Do mesmo autor da série Sambre, a Ala dos Livros publicou, há quase um ano, este Menina Baudelaire. Claro que as expectativas estavam elevadas – Baudelaire é conhecido por ser um escritor irreverente, blasfemo e, até herege.

Baudelaire foi um poeta francês que marcou a literatura pela forma como abordou a literatura – na época, considerado escandaloso e profano, não só pela sua escrita, mas pela forma como vivia. Do seu lado encontrava-se Jeanne Duval, uma mulher peculiar para a época – nascida no Haiti, de ascêndia francesa e africana, era nomeada por Baudelaire de Vénus Negra.

Fonte de inspiração do poeta e amante, Jeanne é retratada como sendo uma mulher exótica e pouco dócil, estabelecendo com Baudelaire um relacionamento tempestuoso. Refiro retratada porque, na verdade, pouco se sabe de Jeanne, o que deu, ao autor, liberdade para a desenvolver. Tal como Baudelaire, Jeanne é apresentada como uma personagem irreverente, pouco tradicional e desafiadora.

A relação começa quase como inocente, o fascínio de Baudelaire pela pele escura de Jeanne que se vai desenvolvendo em obsessão possessiva, levando os dois num remoinho de amor, paixão, ciúme e conflito. Trata-se de um percurso catastrófico e destruidor – não só pelas constantes zangas, mas pelos amores partilhados que resultam em contaminação por sífilis.

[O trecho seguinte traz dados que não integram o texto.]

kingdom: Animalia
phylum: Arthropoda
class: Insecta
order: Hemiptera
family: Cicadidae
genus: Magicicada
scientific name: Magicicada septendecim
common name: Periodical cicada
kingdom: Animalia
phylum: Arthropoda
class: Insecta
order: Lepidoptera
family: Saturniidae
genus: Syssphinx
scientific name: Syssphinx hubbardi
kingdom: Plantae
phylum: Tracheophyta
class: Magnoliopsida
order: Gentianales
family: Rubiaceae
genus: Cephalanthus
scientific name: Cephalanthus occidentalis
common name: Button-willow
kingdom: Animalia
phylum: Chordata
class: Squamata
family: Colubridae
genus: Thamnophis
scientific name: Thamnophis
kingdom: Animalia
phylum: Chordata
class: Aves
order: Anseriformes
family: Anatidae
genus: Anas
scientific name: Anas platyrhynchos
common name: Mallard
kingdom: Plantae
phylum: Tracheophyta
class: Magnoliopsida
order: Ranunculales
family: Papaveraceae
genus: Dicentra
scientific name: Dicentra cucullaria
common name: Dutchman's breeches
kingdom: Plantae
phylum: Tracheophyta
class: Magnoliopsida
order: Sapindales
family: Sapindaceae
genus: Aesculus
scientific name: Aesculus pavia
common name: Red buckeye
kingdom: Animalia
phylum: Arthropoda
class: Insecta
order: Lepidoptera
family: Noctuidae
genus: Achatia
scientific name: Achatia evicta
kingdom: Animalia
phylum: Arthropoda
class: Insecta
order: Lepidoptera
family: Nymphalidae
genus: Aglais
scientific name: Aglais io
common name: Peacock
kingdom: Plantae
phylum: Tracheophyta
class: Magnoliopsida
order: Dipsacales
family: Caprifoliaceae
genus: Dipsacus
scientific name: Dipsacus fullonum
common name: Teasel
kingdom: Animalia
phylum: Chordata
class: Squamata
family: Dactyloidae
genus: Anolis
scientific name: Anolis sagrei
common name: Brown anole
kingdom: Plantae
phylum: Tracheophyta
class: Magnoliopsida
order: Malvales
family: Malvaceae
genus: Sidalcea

Trata-se de uma relação desbalanceada, quer pelas diferentes origens, quer pelos diferentes objectivos, mas que vai sendo efectivada pelos hábitos boémios de ambos, Baudelaire e Jeanne. Entre o consumo de drogas como o ópio e a sífilis (e correspondentes medicamentos da época, láudano e mercúrio), vemos a corrupção das personagens, com a beleza inicial a ser substituída por caracterizações mais viscerais, mostrando sinais da degradação.

Para além do ciúme, da obsessão, e da degradação, com a progressão da história, a doença e o vício das drogas são outras fontes de discórdia que vão cunhar a história e o desenho. Os momentos mais íntimos do casal são retratados, com foco em práticas pouco tradicionais ou, até, desafiadores. Algumas parecem associadas a uma religiosidade mais negra ou demoníaca.

Outro aspecto curioso será o contraste entre as duas figuras femininas principais na vida de Baudelaire – a mãe que tudo sacrifica pelo filho e que é uma sombra constante na vida do artista, e Jeanne, independente e orgulhosa.

Entre diálogos directos, cartas e referências a poemas, o enredo é saltitante e pouco linear, incluindo percepções, diferentes perspectivas, deambulações artísticas, zangas e conflitos. Não é uma narrativa para ser percepcionada com uma leitura apenas lógica, pois a história transmite, através dos desenhos e da narrativa, a força dos sentimentos das personagens.

Menina Baudelaire não é uma leitura para todos. Contém sexualidade explícita bem como cenas profanas e viscerais – por vezes misturadas nos mesmos episódios. Mas é uma leitura emocionante, conflituosa e visualmente brutal.